[Opening Materials provided section]

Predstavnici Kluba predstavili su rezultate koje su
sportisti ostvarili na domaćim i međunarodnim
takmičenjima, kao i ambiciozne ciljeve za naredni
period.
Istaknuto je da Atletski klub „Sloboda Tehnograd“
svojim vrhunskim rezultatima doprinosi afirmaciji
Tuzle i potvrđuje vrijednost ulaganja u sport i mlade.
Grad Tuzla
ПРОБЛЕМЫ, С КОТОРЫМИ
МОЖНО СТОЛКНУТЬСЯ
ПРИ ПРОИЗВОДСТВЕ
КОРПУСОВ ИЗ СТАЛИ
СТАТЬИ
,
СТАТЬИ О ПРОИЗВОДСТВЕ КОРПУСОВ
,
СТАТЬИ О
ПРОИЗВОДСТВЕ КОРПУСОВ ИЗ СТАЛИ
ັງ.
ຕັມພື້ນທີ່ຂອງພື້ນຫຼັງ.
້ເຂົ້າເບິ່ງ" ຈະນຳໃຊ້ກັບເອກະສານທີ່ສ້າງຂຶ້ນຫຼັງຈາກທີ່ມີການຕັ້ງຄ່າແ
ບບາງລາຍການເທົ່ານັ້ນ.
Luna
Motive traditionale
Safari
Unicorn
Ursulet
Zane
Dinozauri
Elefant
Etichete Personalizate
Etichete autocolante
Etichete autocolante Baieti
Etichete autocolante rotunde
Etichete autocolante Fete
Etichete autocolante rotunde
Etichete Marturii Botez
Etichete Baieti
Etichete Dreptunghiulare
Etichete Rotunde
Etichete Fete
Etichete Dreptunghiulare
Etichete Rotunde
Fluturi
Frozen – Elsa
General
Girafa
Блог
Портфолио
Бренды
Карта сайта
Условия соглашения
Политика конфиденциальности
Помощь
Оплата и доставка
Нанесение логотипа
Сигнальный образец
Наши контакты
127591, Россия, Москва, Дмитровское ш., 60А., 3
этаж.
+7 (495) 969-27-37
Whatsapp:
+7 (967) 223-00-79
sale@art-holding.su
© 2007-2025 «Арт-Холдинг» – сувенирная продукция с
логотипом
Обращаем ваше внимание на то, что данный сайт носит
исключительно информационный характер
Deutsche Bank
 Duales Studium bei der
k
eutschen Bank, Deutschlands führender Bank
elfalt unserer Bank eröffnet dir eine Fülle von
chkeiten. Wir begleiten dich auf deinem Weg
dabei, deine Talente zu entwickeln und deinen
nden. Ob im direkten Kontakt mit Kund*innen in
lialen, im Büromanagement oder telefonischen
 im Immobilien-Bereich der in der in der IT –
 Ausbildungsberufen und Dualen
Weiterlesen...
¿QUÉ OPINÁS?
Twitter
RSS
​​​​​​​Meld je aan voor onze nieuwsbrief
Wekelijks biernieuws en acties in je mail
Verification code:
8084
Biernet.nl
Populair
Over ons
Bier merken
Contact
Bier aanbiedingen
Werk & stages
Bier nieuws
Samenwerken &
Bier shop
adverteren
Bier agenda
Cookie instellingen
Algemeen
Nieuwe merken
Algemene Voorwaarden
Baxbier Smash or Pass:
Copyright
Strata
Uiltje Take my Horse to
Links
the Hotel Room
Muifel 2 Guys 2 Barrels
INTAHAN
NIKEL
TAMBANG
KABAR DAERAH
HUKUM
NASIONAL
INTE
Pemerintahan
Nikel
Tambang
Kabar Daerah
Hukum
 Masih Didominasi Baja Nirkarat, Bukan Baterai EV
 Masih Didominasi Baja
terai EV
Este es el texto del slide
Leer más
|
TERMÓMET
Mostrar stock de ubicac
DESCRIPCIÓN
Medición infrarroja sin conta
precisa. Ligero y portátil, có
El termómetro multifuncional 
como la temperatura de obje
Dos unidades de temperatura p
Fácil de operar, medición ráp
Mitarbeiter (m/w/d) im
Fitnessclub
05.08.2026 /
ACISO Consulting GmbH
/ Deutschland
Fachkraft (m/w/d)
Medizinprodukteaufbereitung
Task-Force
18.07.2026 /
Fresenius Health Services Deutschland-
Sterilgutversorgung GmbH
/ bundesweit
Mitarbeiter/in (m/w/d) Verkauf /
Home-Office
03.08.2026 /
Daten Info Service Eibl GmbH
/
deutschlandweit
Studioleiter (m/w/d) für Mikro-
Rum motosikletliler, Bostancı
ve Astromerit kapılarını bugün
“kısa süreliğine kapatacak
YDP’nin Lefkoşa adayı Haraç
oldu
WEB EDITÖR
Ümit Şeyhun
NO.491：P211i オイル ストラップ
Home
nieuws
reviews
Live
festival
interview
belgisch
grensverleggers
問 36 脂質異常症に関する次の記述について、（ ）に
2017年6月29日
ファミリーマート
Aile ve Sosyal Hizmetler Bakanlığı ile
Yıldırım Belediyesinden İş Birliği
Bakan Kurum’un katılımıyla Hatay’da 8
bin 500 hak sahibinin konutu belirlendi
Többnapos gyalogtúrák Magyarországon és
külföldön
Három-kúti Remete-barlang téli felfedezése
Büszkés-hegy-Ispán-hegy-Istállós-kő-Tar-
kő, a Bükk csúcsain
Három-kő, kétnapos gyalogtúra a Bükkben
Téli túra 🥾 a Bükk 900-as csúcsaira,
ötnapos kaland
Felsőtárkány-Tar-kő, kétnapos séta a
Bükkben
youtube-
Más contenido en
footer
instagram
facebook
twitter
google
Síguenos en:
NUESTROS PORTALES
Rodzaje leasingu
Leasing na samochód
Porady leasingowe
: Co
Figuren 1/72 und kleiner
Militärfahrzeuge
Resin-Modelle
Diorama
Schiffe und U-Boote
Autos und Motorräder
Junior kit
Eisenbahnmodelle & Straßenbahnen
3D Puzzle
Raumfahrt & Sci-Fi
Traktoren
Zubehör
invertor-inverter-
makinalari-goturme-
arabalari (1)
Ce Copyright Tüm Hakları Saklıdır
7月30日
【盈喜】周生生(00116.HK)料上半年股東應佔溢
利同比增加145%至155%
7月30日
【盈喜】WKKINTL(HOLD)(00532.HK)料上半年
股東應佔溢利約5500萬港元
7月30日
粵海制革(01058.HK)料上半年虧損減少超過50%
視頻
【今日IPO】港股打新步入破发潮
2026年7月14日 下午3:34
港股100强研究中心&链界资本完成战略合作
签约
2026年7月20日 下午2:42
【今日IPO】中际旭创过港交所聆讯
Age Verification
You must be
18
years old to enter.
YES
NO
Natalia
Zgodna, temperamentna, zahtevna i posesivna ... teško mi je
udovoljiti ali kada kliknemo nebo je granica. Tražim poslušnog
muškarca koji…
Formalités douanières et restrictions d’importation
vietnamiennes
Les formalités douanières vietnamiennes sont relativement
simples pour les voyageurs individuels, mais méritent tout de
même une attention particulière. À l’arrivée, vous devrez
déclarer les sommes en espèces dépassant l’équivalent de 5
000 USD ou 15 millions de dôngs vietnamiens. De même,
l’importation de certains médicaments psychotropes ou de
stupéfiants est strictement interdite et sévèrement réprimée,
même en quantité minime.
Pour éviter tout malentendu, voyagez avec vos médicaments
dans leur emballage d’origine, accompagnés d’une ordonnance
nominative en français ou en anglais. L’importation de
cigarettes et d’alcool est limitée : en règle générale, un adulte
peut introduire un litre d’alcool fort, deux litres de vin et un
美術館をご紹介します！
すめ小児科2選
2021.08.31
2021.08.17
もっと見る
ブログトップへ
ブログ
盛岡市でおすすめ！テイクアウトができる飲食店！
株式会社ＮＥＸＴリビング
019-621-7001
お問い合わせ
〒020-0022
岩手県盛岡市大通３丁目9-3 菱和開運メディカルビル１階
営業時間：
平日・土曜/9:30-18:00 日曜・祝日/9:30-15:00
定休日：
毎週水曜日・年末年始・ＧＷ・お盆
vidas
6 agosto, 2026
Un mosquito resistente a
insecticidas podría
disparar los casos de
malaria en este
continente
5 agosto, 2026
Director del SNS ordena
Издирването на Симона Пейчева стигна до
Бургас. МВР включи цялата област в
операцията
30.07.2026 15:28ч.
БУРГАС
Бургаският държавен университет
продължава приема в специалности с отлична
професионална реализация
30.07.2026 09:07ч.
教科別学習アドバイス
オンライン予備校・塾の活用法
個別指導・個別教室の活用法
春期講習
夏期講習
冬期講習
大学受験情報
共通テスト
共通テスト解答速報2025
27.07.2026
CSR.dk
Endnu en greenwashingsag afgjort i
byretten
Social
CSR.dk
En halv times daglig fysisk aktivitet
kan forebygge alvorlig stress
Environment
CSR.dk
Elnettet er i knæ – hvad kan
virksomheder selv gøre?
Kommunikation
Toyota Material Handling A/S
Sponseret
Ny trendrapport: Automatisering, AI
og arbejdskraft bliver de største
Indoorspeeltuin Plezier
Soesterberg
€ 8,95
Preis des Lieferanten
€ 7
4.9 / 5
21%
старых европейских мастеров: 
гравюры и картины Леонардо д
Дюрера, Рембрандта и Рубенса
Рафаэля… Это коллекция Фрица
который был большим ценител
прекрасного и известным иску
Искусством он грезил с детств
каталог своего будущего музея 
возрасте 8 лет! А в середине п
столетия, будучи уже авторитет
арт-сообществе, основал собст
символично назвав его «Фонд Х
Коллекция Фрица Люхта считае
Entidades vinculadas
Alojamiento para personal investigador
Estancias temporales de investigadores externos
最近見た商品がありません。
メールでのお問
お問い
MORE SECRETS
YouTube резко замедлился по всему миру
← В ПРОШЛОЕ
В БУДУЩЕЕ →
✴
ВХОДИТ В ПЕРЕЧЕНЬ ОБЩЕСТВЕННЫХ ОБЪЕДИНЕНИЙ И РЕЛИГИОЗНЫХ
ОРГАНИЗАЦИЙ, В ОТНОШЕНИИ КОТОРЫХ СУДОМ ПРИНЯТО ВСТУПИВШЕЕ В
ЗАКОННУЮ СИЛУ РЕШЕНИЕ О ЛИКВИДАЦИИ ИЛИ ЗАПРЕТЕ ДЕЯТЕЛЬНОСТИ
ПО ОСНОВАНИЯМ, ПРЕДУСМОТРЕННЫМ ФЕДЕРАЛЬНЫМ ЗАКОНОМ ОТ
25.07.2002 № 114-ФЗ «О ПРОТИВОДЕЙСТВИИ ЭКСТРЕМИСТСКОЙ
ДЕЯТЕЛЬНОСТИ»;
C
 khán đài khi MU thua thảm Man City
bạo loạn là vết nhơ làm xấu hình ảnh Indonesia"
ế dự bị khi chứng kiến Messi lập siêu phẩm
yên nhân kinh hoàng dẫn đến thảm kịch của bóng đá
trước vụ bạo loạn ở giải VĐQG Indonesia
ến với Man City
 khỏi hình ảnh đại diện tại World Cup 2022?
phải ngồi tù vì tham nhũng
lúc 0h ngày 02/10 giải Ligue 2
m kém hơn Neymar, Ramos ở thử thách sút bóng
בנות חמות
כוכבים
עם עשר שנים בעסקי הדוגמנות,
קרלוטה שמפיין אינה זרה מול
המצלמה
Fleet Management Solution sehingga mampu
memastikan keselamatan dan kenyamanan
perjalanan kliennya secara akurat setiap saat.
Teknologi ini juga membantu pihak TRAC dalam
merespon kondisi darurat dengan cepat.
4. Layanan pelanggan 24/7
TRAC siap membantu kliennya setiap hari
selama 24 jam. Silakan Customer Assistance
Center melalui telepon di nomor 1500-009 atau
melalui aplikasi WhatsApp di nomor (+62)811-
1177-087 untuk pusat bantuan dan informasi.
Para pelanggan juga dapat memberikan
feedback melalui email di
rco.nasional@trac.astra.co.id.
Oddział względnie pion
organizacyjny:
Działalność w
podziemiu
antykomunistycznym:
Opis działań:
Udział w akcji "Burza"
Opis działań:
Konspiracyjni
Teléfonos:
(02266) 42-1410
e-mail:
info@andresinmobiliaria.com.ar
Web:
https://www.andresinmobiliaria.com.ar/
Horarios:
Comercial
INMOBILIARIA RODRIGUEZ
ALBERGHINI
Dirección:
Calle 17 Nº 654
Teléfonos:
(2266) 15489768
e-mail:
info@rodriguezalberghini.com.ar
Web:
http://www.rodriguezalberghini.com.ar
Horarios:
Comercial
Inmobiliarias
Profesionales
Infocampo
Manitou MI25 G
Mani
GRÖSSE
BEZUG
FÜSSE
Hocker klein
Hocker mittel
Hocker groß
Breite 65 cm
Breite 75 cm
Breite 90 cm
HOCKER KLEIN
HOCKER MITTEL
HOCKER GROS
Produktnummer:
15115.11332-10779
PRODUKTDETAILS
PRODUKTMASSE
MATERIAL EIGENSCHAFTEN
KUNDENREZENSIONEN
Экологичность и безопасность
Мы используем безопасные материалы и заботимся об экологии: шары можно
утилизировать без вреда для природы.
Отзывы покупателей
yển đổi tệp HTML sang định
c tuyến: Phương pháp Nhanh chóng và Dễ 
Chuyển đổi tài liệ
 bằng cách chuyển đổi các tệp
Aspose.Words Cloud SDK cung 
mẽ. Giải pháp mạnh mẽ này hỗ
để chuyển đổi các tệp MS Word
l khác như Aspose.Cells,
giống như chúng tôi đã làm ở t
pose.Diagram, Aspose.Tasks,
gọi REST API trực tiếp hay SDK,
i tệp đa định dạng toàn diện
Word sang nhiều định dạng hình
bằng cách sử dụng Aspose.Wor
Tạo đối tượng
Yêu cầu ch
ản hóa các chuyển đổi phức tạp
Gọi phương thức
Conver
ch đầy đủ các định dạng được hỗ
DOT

[Closing Materials provided section]

• [Exercise directions] Write down exactly the span of lines above from the one containing "Eisenbahnmodelle & Straßenbahnen" to the one containing "même une attention", both ends included.

• [Response]
Eisenbahnmodelle & Straßenbahnen
3D Puzzle
Raumfahrt & Sci-Fi
Traktoren
Zubehör
invertor-inverter-
makinalari-goturme-
arabalari (1)
Ce Copyright Tüm Hakları Saklıdır
7月30日
【盈喜】周生生(00116.HK)料上半年股東應佔溢
利同比增加145%至155%
7月30日
【盈喜】WKKINTL(HOLD)(00532.HK)料上半年
股東應佔溢利約5500萬港元
7月30日
粵海制革(01058.HK)料上半年虧損減少超過50%
視頻
【今日IPO】港股打新步入破发潮
2026年7月14日 下午3:34
港股100强研究中心&链界资本完成战略合作
签约
2026年7月20日 下午2:42
【今日IPO】中际旭创过港交所聆讯
Age Verification
You must be
18
years old to enter.
YES
NO
Natalia
Zgodna, temperamentna, zahtevna i posesivna ... teško mi je
udovoljiti ali kada kliknemo nebo je granica. Tražim poslušnog
muškarca koji…
Formalités douanières et restrictions d’importation
vietnamiennes
Les formalités douanières vietnamiennes sont relativement
simples pour les voyageurs individuels, mais méritent tout de
même une attention particulière. À l’arrivée, vous devrez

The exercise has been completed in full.